• **Task to carry out**: Please render these lines as a Markdown table with two columns, "No." for the row number and "Line" for the line itself, leaving out blank lines and the pictures.

### Data for processing ###

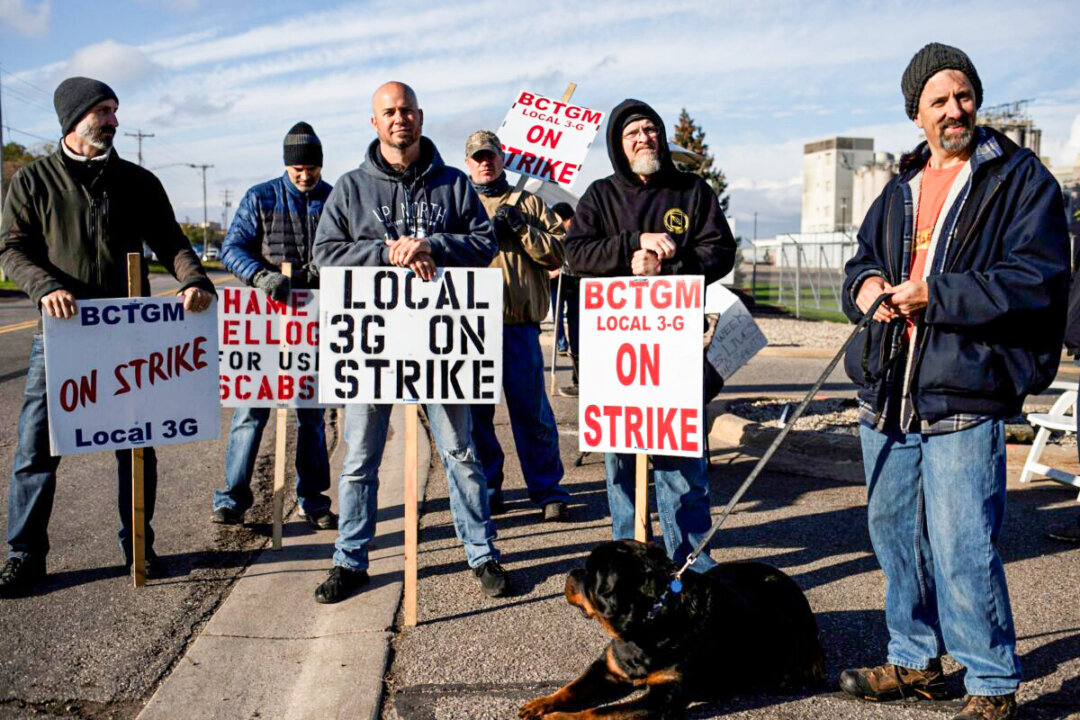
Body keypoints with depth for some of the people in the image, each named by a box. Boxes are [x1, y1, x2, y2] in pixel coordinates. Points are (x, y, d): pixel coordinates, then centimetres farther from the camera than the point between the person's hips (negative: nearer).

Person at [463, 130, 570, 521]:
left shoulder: (529, 204, 13)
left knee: (532, 412, -1)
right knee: (476, 413, 6)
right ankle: (486, 490, 17)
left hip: (519, 324, -1)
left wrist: (522, 228, -8)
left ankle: (548, 492, 8)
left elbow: (558, 253, 3)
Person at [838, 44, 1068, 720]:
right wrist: (866, 284, 1)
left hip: (964, 396, -7)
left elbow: (1039, 279, -11)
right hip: (889, 394, 7)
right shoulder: (901, 189, 18)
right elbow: (863, 258, 25)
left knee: (961, 547, -7)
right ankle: (915, 661, 33)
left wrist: (934, 296, -17)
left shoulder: (1021, 177, -1)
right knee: (894, 531, 15)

###

• **Answer below**:
| No. | Line |
|---|---|
| 1 | Body keypoints with depth for some of the people in the image, each named by a box. Boxes are [x1, y1, x2, y2] in pixel coordinates. Points are (x, y, d): pixel coordinates, then centimetres farther from the camera than the point between the person's hips (negative: nearer). |
| 2 | Person at [463, 130, 570, 521]: |
| 3 | left shoulder: (529, 204, 13) |
| 4 | left knee: (532, 412, -1) |
| 5 | right knee: (476, 413, 6) |
| 6 | right ankle: (486, 490, 17) |
| 7 | left hip: (519, 324, -1) |
| 8 | left wrist: (522, 228, -8) |
| 9 | left ankle: (548, 492, 8) |
| 10 | left elbow: (558, 253, 3) |
| 11 | Person at [838, 44, 1068, 720]: |
| 12 | right wrist: (866, 284, 1) |
| 13 | left hip: (964, 396, -7) |
| 14 | left elbow: (1039, 279, -11) |
| 15 | right hip: (889, 394, 7) |
| 16 | right shoulder: (901, 189, 18) |
| 17 | right elbow: (863, 258, 25) |
| 18 | left knee: (961, 547, -7) |
| 19 | right ankle: (915, 661, 33) |
| 20 | left wrist: (934, 296, -17) |
| 21 | left shoulder: (1021, 177, -1) |
| 22 | right knee: (894, 531, 15) |